The numbers behind recounts.
In case anyone was wondering what the likelihood is that recounts will matter in the ongoing saga of 2020, let’s ask Karl Rove (via the WSJ: This Election Result Won’t Be Overturned) about the history:
Mr. Trump is now pursuing legal challenges in Pennsylvania, Wisconsin, Michigan, Arizona and Nevada, and there will be an automatic recount in Georgia, given Mr. Biden’s 0.29-point lead there. Senate Majority Leader Mitch McConnell is correct that Mr. Trump is “100% within his rights” to go to court over concerns about fraud and transparency. But the president’s efforts are unlikely to move a single state from Mr. Biden’s column, and certainly they’re not enough to change the final outcome.

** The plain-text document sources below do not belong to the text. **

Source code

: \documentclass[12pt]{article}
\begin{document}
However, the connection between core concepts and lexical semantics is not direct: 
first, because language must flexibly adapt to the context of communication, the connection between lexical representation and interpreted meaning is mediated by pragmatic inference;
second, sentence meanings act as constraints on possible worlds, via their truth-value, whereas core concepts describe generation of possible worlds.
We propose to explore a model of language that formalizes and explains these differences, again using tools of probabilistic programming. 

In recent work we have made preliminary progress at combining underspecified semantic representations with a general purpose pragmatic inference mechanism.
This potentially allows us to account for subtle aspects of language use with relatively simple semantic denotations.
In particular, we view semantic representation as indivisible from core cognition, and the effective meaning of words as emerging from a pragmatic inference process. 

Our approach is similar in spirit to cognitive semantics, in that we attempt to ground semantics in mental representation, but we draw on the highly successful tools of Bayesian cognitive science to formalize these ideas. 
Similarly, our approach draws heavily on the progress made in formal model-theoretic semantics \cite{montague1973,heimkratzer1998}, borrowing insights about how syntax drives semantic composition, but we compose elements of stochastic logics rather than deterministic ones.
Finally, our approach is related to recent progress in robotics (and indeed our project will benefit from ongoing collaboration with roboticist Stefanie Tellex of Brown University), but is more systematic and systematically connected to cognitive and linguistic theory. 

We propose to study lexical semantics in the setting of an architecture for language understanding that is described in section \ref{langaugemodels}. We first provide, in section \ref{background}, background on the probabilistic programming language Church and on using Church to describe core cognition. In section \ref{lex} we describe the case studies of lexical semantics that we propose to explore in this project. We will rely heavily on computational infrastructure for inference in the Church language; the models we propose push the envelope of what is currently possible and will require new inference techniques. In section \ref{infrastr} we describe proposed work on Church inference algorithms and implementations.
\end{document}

There are only three statewide contests in the past half-century in which recounts changed the outcome: the 1974 New Hampshire Senate race, the 2004 Washington governor’s contest, and the 2008 Minnesota Senate election. The candidates in these races were separated, respectively, by 355, 261 and 215 votes after Election Day.
These margins aren’t much like today’s. Mr. Biden led Wednesday in Wisconsin by 20,540 votes, Pennsylvania by 49,064, Michigan by 146,123, Arizona by 12,614, Nevada by 36,870 and Georgia by 14,108.
Add to that Harry Enten at CNN: Joe Biden’s win grows more decisive each day as votes are counted
the chance of a recount overturning the results in 2020 is basically nothing. Fairvote has looked at statewide recounts since 2000. The average shift in votes has been a mere 430 votes and 0.02 points. The largest shift in votes was a little less than 2,600 and 0.11 points.
All of Biden’s advantages are considerably larger than that right now. In other words, Trump would need multiple recounts to see movement in votes than simply hasn’t happened in the last 20 years.
Perhaps, although I will not hold my breath, any recounts will help ease the doubts of some voters. But they aren’t going to change the outcome.